Hispanic CMS Students Looking To Break Generational Trends
CHARLOTTE, NC- Hundreds of Hispanic high school students spent their Saturday finding out how to get to college... despite some discouraging numbers.
This past year, less than 60 percent of Hispanic CMS students graduated from high school. We talked to students and advisers to find out why that number is so low.
Students at the Hispanic College Fair at Garinger High School Saturday are breaking generational trends. Many students at the fair will be the first in their family to graduate, but they say their parents are supportive and motivating them to do better.
Roberto Rodriguez is a senior at Garinger. His mom dropped out of high school in 10th grade and his dad didn't make it past middle school.
"I just want to do better for myself and for both me and my family. It's huge because I want to be able to make a statement. I'm far from a statistic," said Rodriguez.
The 57 percent graduation rate for Hispanic CMS students is 10 percent less than black students and almost 30 percent less than white students.
Like Rodriguez, Marlen Garcia of Mallard Creek High School will be a first-generation graduate. Garcia thinks the low graduation numbers are due to Latino students not knowing they can go to college.
"They're afraid that they cannot go, that they cannot attend.

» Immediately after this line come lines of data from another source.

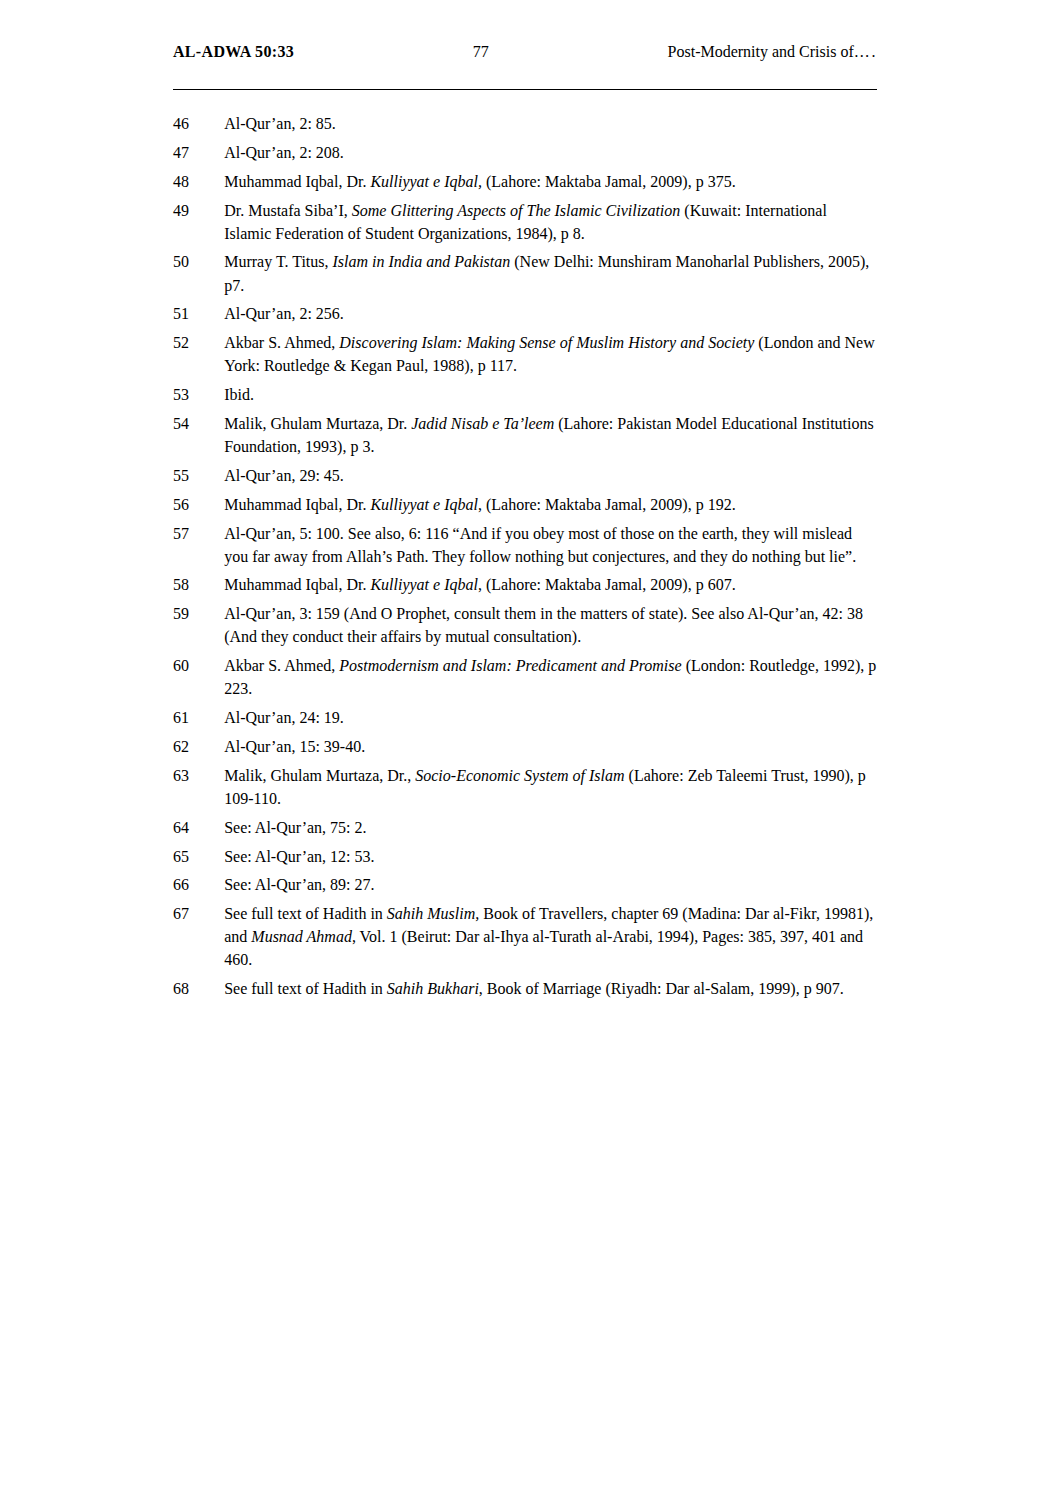AL-ADWA 50:33 77 Post-Modernity and Crisis of….
46 Al-Qur’an, 2: 85.
47 Al-Qur’an, 2: 208.
48 Muhammad Iqbal, Dr. Kulliyyat e Iqbal, (Lahore: Maktaba Jamal, 2009), p 375.
49 Dr. Mustafa Siba’I, Some Glittering Aspects of The Islamic Civilization (Kuwait: International Islamic Federation of Student Organizations, 1984), p 8.
50 Murray T. Titus, Islam in India and Pakistan (New Delhi: Munshiram Manoharlal Publishers, 2005), p7.
51 Al-Qur’an, 2: 256.
52 Akbar S. Ahmed, Discovering Islam: Making Sense of Muslim History and Society (London and New York: Routledge & Kegan Paul, 1988), p 117.
53 Ibid.
54 Malik, Ghulam Murtaza, Dr. Jadid Nisab e Ta’leem (Lahore: Pakistan Model Educational Institutions Foundation, 1993), p 3.
55 Al-Qur’an, 29: 45.
56 Muhammad Iqbal, Dr. Kulliyyat e Iqbal, (Lahore: Maktaba Jamal, 2009), p 192.
57 Al-Qur’an, 5: 100. See also, 6: 116 “And if you obey most of those on the earth, they will mislead you far away from Allah’s Path. They follow nothing but conjectures, and they do nothing but lie”.
58 Muhammad Iqbal, Dr. Kulliyyat e Iqbal, (Lahore: Maktaba Jamal, 2009), p 607.
59 Al-Qur’an, 3: 159 (And O Prophet, consult them in the matters of state). See also Al-Qur’an, 42: 38 (And they conduct their affairs by mutual consultation).
60 Akbar S. Ahmed, Postmodernism and Islam: Predicament and Promise (London: Routledge, 1992), p 223.
61 Al-Qur’an, 24: 19.
62 Al-Qur’an, 15: 39-40.
63 Malik, Ghulam Murtaza, Dr., Socio-Economic System of Islam (Lahore: Zeb Taleemi Trust, 1990), p 109-110.
64 See: Al-Qur’an, 75: 2.
65 See: Al-Qur’an, 12: 53.
66 See: Al-Qur’an, 89: 27.
67 See full text of Hadith in Sahih Muslim, Book of Travellers, chapter 69 (Madina: Dar al-Fikr, 19981), and Musnad Ahmad, Vol. 1 (Beirut: Dar al-Ihya al-Turath al-Arabi, 1994), Pages: 385, 397, 401 and 460.
68 See full text of Hadith in Sahih Bukhari, Book of Marriage (Riyadh: Dar al-Salam, 1999), p 907.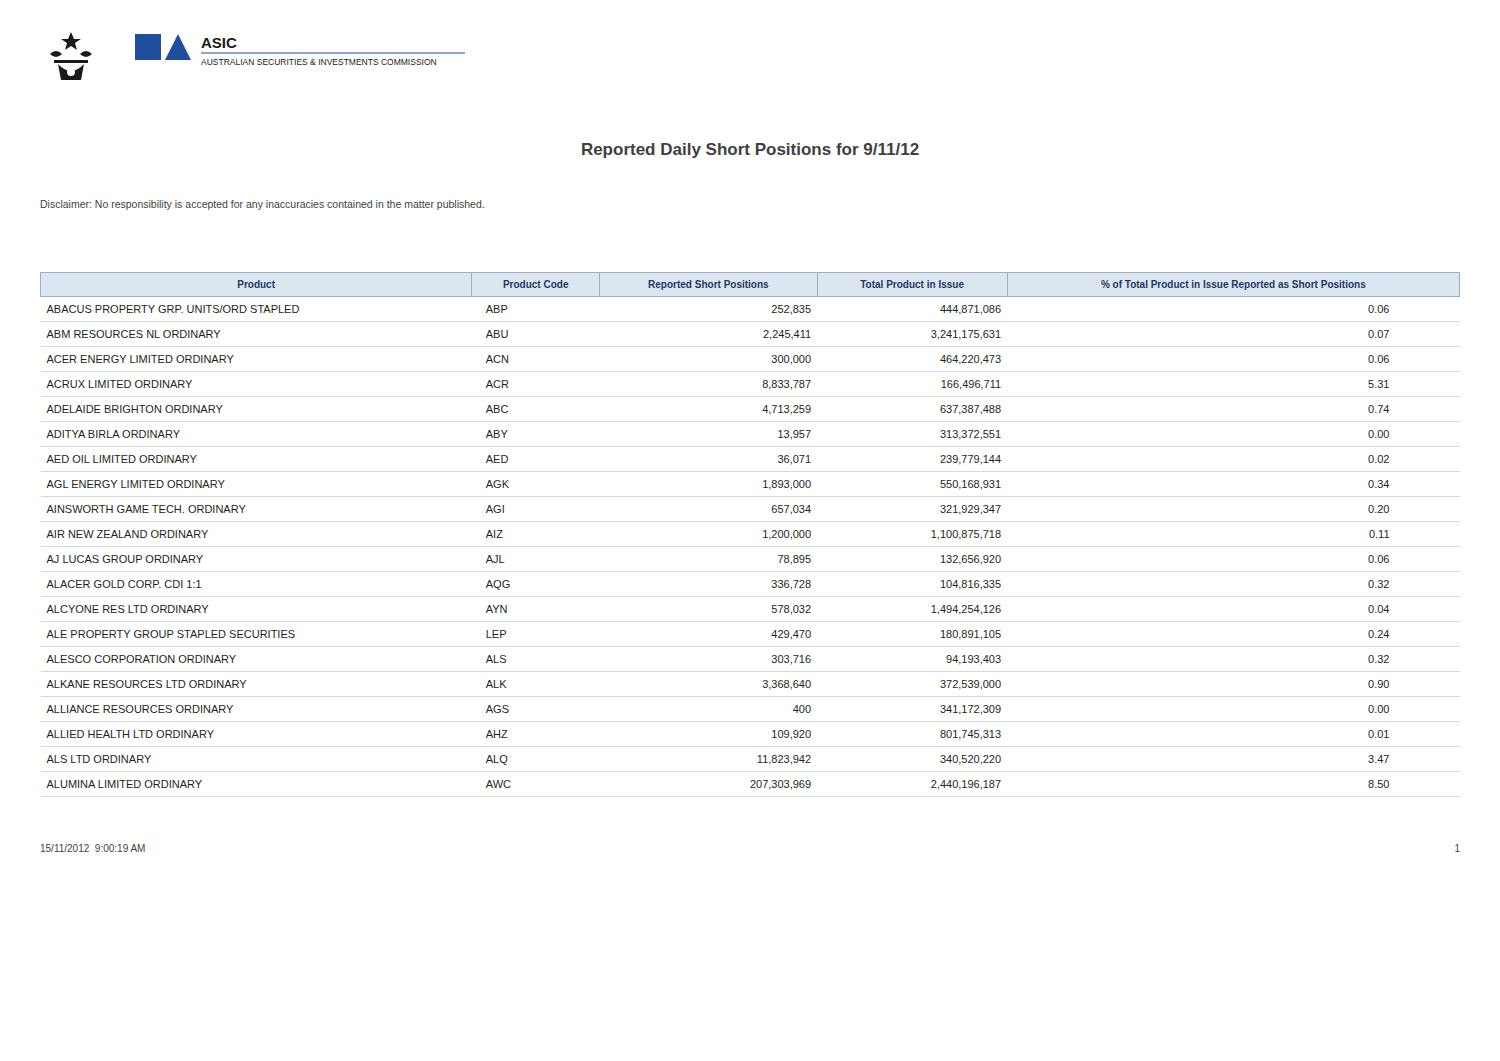ASIC AUSTRALIAN SECURITIES & INVESTMENTS COMMISSION
Reported Daily Short Positions for 9/11/12
Disclaimer: No responsibility is accepted for any inaccuracies contained in the matter published.
| Product | Product Code | Reported Short Positions | Total Product in Issue | % of Total Product in Issue Reported as Short Positions |
| --- | --- | --- | --- | --- |
| ABACUS PROPERTY GRP. UNITS/ORD STAPLED | ABP | 252,835 | 444,871,086 | 0.06 |
| ABM RESOURCES NL ORDINARY | ABU | 2,245,411 | 3,241,175,631 | 0.07 |
| ACER ENERGY LIMITED ORDINARY | ACN | 300,000 | 464,220,473 | 0.06 |
| ACRUX LIMITED ORDINARY | ACR | 8,833,787 | 166,496,711 | 5.31 |
| ADELAIDE BRIGHTON ORDINARY | ABC | 4,713,259 | 637,387,488 | 0.74 |
| ADITYA BIRLA ORDINARY | ABY | 13,957 | 313,372,551 | 0.00 |
| AED OIL LIMITED ORDINARY | AED | 36,071 | 239,779,144 | 0.02 |
| AGL ENERGY LIMITED ORDINARY | AGK | 1,893,000 | 550,168,931 | 0.34 |
| AINSWORTH GAME TECH. ORDINARY | AGI | 657,034 | 321,929,347 | 0.20 |
| AIR NEW ZEALAND ORDINARY | AIZ | 1,200,000 | 1,100,875,718 | 0.11 |
| AJ LUCAS GROUP ORDINARY | AJL | 78,895 | 132,656,920 | 0.06 |
| ALACER GOLD CORP. CDI 1:1 | AQG | 336,728 | 104,816,335 | 0.32 |
| ALCYONE RES LTD ORDINARY | AYN | 578,032 | 1,494,254,126 | 0.04 |
| ALE PROPERTY GROUP STAPLED SECURITIES | LEP | 429,470 | 180,891,105 | 0.24 |
| ALESCO CORPORATION ORDINARY | ALS | 303,716 | 94,193,403 | 0.32 |
| ALKANE RESOURCES LTD ORDINARY | ALK | 3,368,640 | 372,539,000 | 0.90 |
| ALLIANCE RESOURCES ORDINARY | AGS | 400 | 341,172,309 | 0.00 |
| ALLIED HEALTH LTD ORDINARY | AHZ | 109,920 | 801,745,313 | 0.01 |
| ALS LTD ORDINARY | ALQ | 11,823,942 | 340,520,220 | 3.47 |
| ALUMINA LIMITED ORDINARY | AWC | 207,303,969 | 2,440,196,187 | 8.50 |
15/11/2012 9:00:19 AM 1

Like, they don't get too much information, so they just drop out because they think it's not worth it," said Garcia.
Brandon Carter is Garinger's college adviser. With his minority students, he understands language barriers... low-income households... and questionable legal status. "They're just up against a lot of things.
There are a lot of extenuating factors outside of just the classroom and school in general. So, when you talk about college, it's like a distant idea that you know... that's not for me," said Carter.
The Hispanic Cultural Center of Charlotte (HCCC) hopes the college fair and other post-secondary events spark a desire in Latino students to finish high school.
"We want to say... you can change this. And it's just been amazing at how many students we've talked to who really do want to change it," said Gilda Rubio Fest, co- founder of the HCCC.
The low Latino graduation rate extends to the college-level. Only about 12 percent of the 51 million Hispanics in the U.S. are college graduates.